Page images and extracted text
——

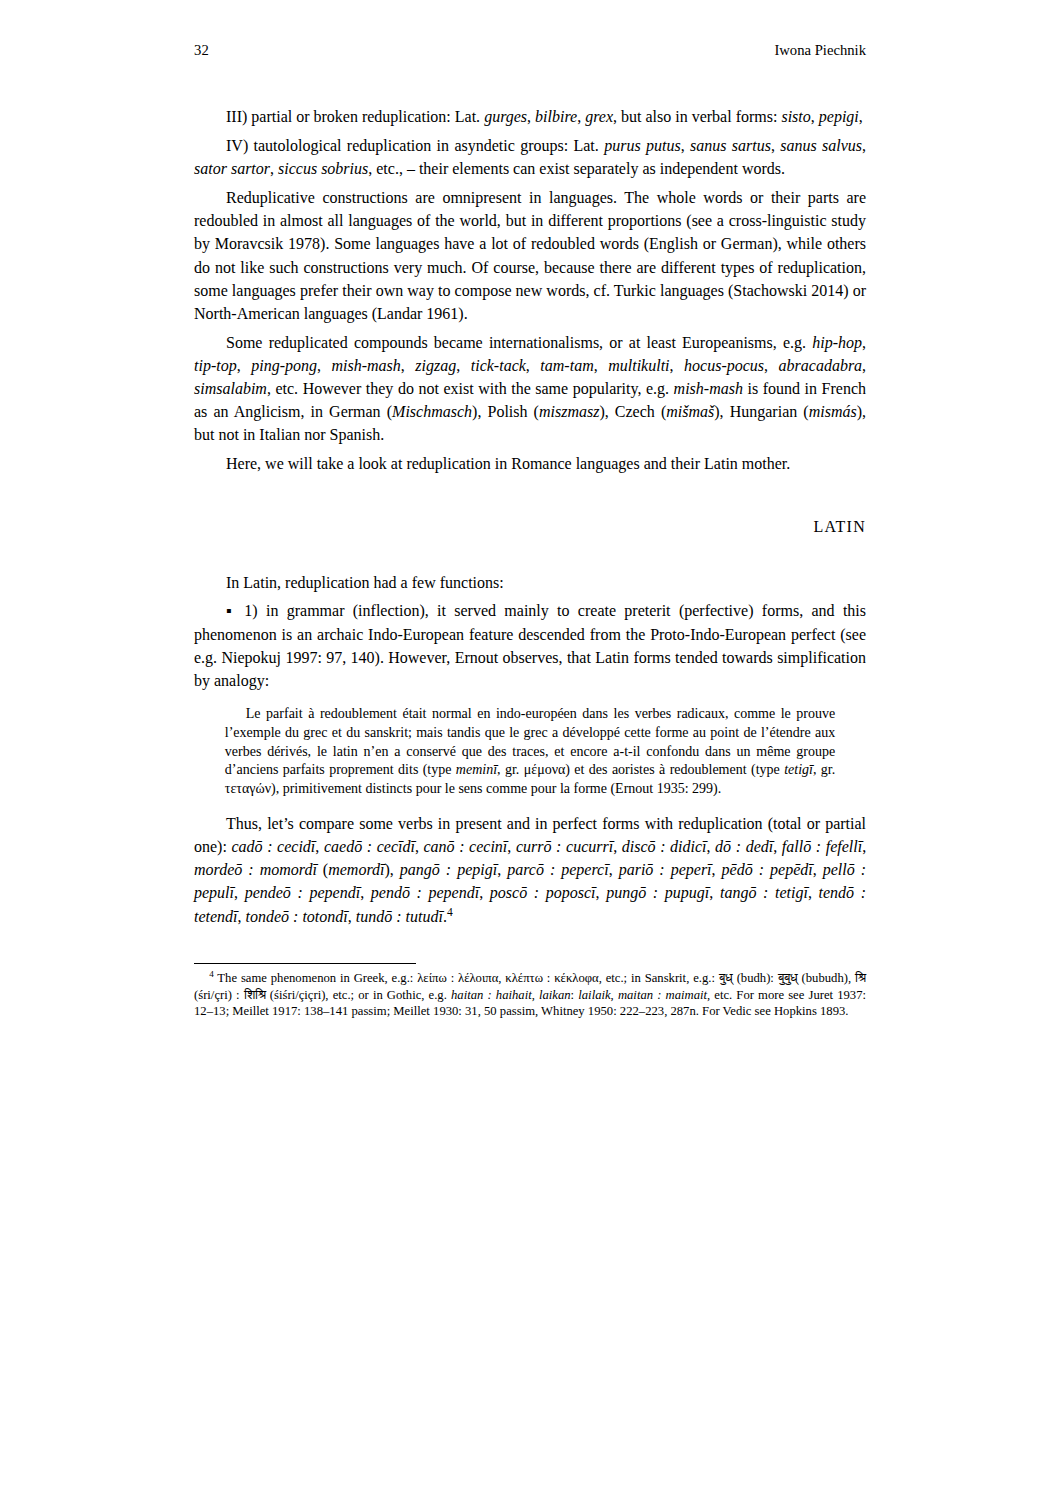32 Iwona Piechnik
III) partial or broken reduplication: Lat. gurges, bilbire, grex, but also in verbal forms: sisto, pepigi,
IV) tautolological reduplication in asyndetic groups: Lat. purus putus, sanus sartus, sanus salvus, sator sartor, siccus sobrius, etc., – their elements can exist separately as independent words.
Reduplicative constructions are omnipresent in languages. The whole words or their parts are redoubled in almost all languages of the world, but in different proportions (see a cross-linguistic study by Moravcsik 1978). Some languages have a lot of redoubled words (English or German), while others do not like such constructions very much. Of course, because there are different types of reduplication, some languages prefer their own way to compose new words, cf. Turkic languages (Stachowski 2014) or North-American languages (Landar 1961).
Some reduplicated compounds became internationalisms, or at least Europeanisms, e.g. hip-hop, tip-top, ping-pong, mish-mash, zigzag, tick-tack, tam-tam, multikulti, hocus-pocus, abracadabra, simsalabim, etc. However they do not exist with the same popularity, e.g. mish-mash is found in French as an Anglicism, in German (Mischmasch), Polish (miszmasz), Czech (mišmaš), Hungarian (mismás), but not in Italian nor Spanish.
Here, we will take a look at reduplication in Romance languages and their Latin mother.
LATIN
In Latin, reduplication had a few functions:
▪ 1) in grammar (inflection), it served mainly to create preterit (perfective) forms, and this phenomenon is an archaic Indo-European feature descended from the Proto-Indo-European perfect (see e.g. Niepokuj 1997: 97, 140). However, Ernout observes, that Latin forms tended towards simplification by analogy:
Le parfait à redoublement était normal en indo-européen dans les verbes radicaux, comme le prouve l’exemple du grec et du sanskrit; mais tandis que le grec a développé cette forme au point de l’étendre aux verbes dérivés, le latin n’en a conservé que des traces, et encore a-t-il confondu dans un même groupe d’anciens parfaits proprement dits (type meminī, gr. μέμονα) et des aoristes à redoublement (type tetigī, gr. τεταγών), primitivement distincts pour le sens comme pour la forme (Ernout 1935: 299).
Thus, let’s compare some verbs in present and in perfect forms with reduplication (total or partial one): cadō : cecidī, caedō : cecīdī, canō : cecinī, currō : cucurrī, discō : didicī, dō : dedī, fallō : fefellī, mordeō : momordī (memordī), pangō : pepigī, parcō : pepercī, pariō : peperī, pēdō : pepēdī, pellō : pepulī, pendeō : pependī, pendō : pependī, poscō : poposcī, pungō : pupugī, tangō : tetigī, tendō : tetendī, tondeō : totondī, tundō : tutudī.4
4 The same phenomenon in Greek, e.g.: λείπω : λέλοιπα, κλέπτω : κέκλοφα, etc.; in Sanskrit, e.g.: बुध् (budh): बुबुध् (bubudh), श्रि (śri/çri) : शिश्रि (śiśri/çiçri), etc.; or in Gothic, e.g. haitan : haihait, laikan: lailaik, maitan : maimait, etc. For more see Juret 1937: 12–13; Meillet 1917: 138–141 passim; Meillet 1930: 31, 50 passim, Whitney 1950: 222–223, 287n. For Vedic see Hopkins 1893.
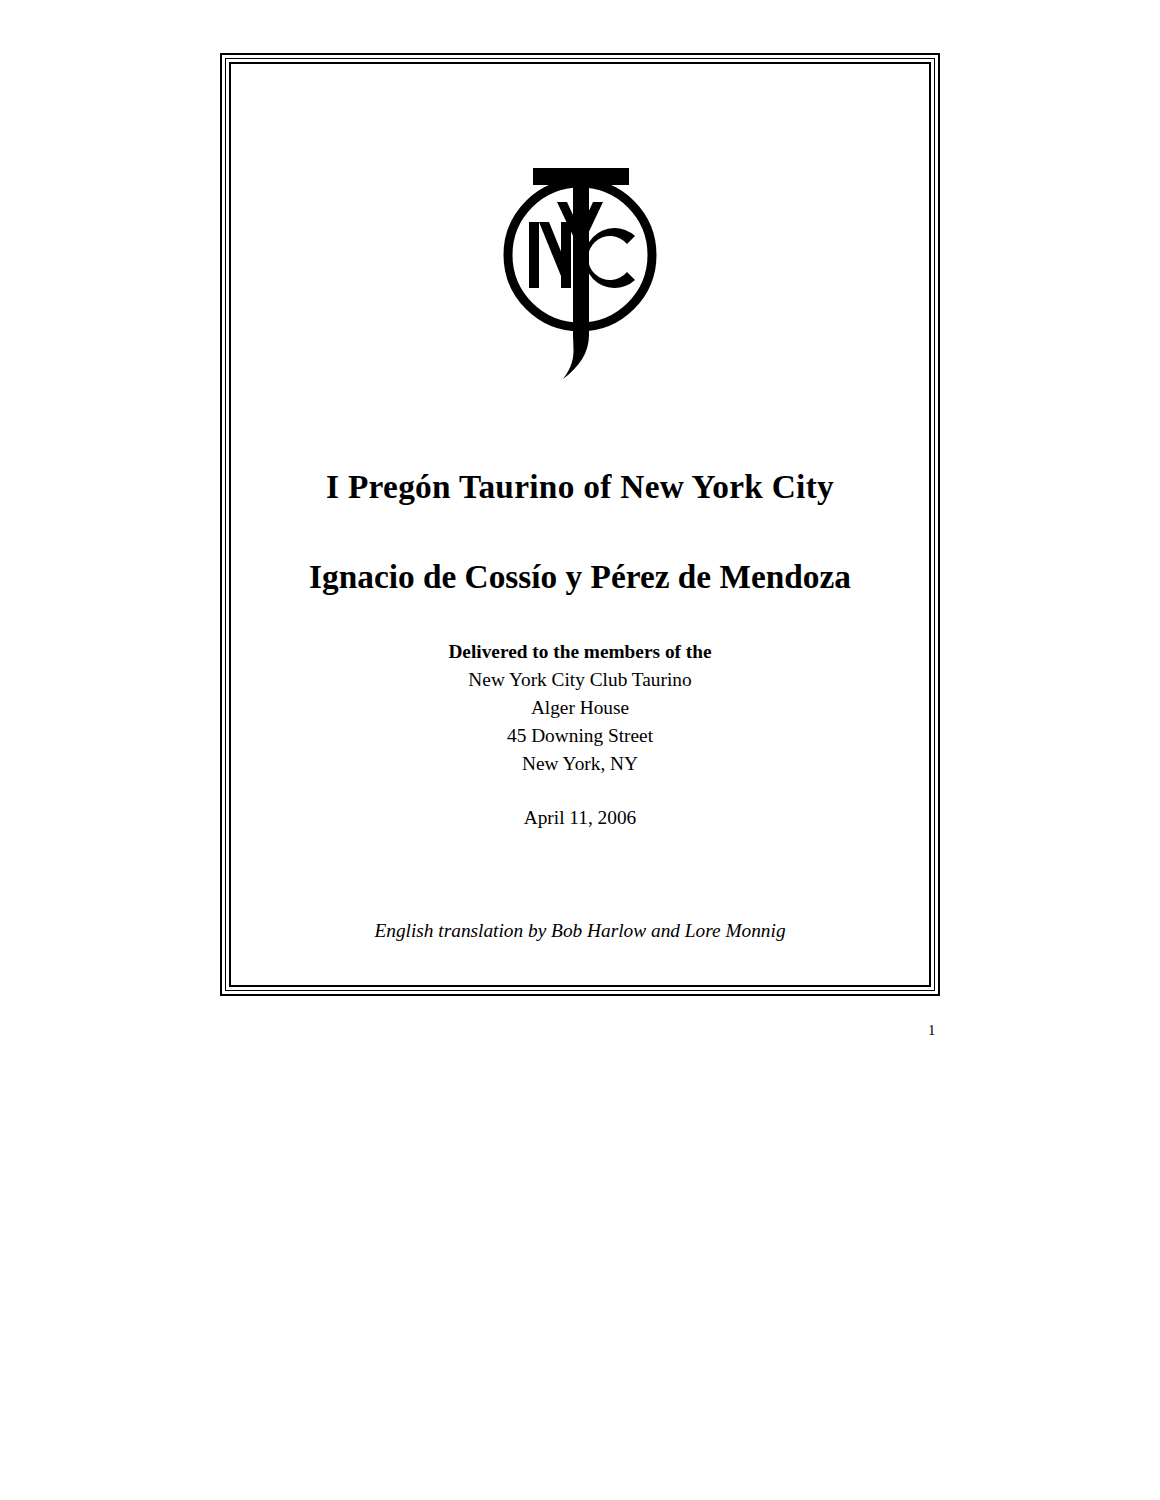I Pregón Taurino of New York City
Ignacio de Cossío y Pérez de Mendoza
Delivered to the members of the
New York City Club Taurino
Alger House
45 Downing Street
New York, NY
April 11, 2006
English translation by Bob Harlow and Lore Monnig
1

——

Problem details
Omit every image. Quote each record exactly.

Result of this task
32 Iwona Piechnik
III) partial or broken reduplication: Lat. gurges, bilbire, grex, but also in verbal forms: sisto, pepigi,
IV) tautolological reduplication in asyndetic groups: Lat. purus putus, sanus sartus, sanus salvus, sator sartor, siccus sobrius, etc., – their elements can exist separately as independent words.
Reduplicative constructions are omnipresent in languages. The whole words or their parts are redoubled in almost all languages of the world, but in different proportions (see a cross-linguistic study by Moravcsik 1978). Some languages have a lot of redoubled words (English or German), while others do not like such constructions very much. Of course, because there are different types of reduplication, some languages prefer their own way to compose new words, cf. Turkic languages (Stachowski 2014) or North-American languages (Landar 1961).
Some reduplicated compounds became internationalisms, or at least Europeanisms, e.g. hip-hop, tip-top, ping-pong, mish-mash, zigzag, tick-tack, tam-tam, multikulti, hocus-pocus, abracadabra, simsalabim, etc. However they do not exist with the same popularity, e.g. mish-mash is found in French as an Anglicism, in German (Mischmasch), Polish (miszmasz), Czech (mišmaš), Hungarian (mismás), but not in Italian nor Spanish.
Here, we will take a look at reduplication in Romance languages and their Latin mother.
LATIN
In Latin, reduplication had a few functions:
▪ 1) in grammar (inflection), it served mainly to create preterit (perfective) forms, and this phenomenon is an archaic Indo-European feature descended from the Proto-Indo-European perfect (see e.g. Niepokuj 1997: 97, 140). However, Ernout observes, that Latin forms tended towards simplification by analogy:
Le parfait à redoublement était normal en indo-européen dans les verbes radicaux, comme le prouve l’exemple du grec et du sanskrit; mais tandis que le grec a développé cette forme au point de l’étendre aux verbes dérivés, le latin n’en a conservé que des traces, et encore a-t-il confondu dans un même groupe d’anciens parfaits proprement dits (type meminī, gr. μέμονα) et des aoristes à redoublement (type tetigī, gr. τεταγών), primitivement distincts pour le sens comme pour la forme (Ernout 1935: 299).
Thus, let’s compare some verbs in present and in perfect forms with reduplication (total or partial one): cadō : cecidī, caedō : cecīdī, canō : cecinī, currō : cucurrī, discō : didicī, dō : dedī, fallō : fefellī, mordeō : momordī (memordī), pangō : pepigī, parcō : pepercī, pariō : peperī, pēdō : pepēdī, pellō : pepulī, pendeō : pependī, pendō : pependī, poscō : poposcī, pungō : pupugī, tangō : tetigī, tendō : tetendī, tondeō : totondī, tundō : tutudī.4
4 The same phenomenon in Greek, e.g.: λείπω : λέλοιπα, κλέπτω : κέκλοφα, etc.; in Sanskrit, e.g.: बुध् (budh): बुबुध् (bubudh), श्रि (śri/çri) : शिश्रि (śiśri/çiçri), etc.; or in Gothic, e.g. haitan : haihait, laikan: lailaik, maitan : maimait, etc. For more see Juret 1937: 12–13; Meillet 1917: 138–141 passim; Meillet 1930: 31, 50 passim, Whitney 1950: 222–223, 287n. For Vedic see Hopkins 1893.
I Pregón Taurino of New York City
Ignacio de Cossío y Pérez de Mendoza
Delivered to the members of the
New York City Club Taurino
Alger House
45 Downing Street
New York, NY
April 11, 2006
English translation by Bob Harlow and Lore Monnig
1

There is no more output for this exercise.